Senatore Alessandro Alfieri, responsabile Riforme del Pd, com’è andato il faccia a faccia fra Schlein e Meloni?
“È stato un confronto cordiale e franco allo stesso tempo. Abbiamo detto molto chiaramente quali sono i nostri paletti, cioè no all’elezione diretta del presidente della Repubblica e del premier. Così come abbiamo rimarcato che la priorità assoluta in questo momento sono la lotta al precariato, il sostegno ai salari, le politiche per la casa”.

Sulle riforme la ricetta del Pd è il cancellierato tedesco?
“Ci sono modelli in Europa, quello tedesco ma anche quello spagnolo, che non hanno l’elezione diretta, ma garantiscono comunque stabilità, senza mortificare il Parlamento e comprimere i poteri del presidente della Repubblica. Per noi questo è l’aspetto essenziale: in una forma di governo parlamentare, la figura di garante della Costituzione e della coesione nazionale che in questi anni ha accompagnato le fasi più delicate della vita repubblicana è irrinunciabile. Non solo per noi, aggiungo, ma per la qualità e la tenuta della democrazia italiana. Un arbitro serve: lo abbiamo visto anche in democrazie mature. L’assalto a Capitol Hill ha rappresentato una faglia traumatica per la società americana, esposta ad una polarizzazione eccessiva senza una figura terza in cui si potesse riconoscere la maggior parte dei cittadini”.

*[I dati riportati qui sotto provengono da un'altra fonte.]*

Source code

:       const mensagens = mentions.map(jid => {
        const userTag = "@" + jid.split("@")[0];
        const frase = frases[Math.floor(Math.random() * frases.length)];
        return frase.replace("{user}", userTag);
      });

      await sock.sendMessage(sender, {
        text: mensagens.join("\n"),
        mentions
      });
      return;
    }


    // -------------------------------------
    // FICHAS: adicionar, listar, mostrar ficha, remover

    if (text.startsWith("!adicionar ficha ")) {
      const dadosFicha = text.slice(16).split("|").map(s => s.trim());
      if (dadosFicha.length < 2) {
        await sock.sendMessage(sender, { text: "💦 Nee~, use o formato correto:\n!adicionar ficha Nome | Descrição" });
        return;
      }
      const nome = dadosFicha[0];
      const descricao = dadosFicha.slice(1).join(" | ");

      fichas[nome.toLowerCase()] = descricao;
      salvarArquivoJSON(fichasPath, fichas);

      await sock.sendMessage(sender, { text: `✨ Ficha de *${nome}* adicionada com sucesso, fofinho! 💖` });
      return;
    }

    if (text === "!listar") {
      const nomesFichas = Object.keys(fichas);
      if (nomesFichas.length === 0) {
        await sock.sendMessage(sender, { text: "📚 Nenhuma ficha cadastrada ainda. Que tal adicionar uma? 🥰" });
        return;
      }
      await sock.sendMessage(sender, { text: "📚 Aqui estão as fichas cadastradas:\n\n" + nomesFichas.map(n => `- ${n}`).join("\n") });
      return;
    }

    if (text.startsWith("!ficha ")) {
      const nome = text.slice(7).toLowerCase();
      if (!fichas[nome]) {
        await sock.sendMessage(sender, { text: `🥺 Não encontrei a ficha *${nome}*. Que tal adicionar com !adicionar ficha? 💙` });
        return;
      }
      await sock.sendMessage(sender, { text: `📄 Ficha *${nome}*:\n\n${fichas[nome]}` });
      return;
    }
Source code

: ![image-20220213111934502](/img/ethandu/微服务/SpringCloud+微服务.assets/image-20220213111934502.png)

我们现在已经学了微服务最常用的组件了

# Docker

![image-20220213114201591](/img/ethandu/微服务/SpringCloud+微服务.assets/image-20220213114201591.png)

Se la destra tirasse dritto, come promette Meloni, il Pd sarebbe pronto a una campagna sul no al referendum?
“È legittimo da parte sua andare avanti, ma sulle regole del gioco speriamo davvero che non ci siano forzature. Se scoprissimo che questo è solo un tentativo di coprire le tante difficoltà del governo su altri fronti, noi ne prenderemo atto e difenderemo la Costituzione con tutti gli strumenti democratici a disposizione, ivi compreso il referendum”.

La Bicamerale proposta da Conte ha senso, in questo clima?
“In verità con Meloni non ne abbiamo parlato. Credo sia corretto che il governo indichi lo strumento per dialogare”.

Ma al Pd va bene la Bicamerale?
“È evidente che la strada maestra, per noi, è l’articolo 138 della Costituzione, quindi le doppie letture in entrambe le Camere”.

Vede spaccature nella Lega sul premierato?
“Sì, ci sono differenze nel loro campo. Motivo per cui, con la fermezza e i paletti che abbiamo posto, è giusto per noi andare a verificare la compattezza della maggioranza o, come noi pensiamo, le divisioni”.

Schlein dice: intanto cambiamo la legge elettorale. Via listini bloccati, come?
“Dipenderà dal sistema elettorale. Il tema è ripristinare il rapporto eletto-elettori. Con gli uninominali, se sono collegi ridotti. O col ritorno delle preferenze. C’è un dibattito anche al nostro interno, ma siamo tutti d’accordo nel ridare potere di scelta ai cittadini”.

Avete proposto una riforma dei partiti. Che significa?
“La qualità di una democrazia e la sua efficacia dipendono dalla solidità delle istituzioni, ma anche da partiti sani, con regole trasparenti sui bilanci e sulla selezione della propria classe dirigente. Meloni ci ha detto che è sensibile all’argomento. Bene, noi abbiamo già una proposta in Senato da cui partire”.

Il Pd per dialogare chiede una moratoria sull’autonomia. La premier che vi ha risposto?
“È stata evasiva. Se davvero vogliono dialogare sulle riforme, si fermino sull’autonomia differenziata. Non si possono aumentare i divari fra Nord e Sud con una riforma a colpi di maggioranza senza il coinvolgimento delle autonomie locali”.

Ci sarà un coordinamento delle opposizioni?
“Sarà il lavoro in Aula a dimostrarlo. È giusto che la segretaria Schlein si faccia carico di capire in che direzione vogliano andare gli altri leader che stanno all’opposizione”.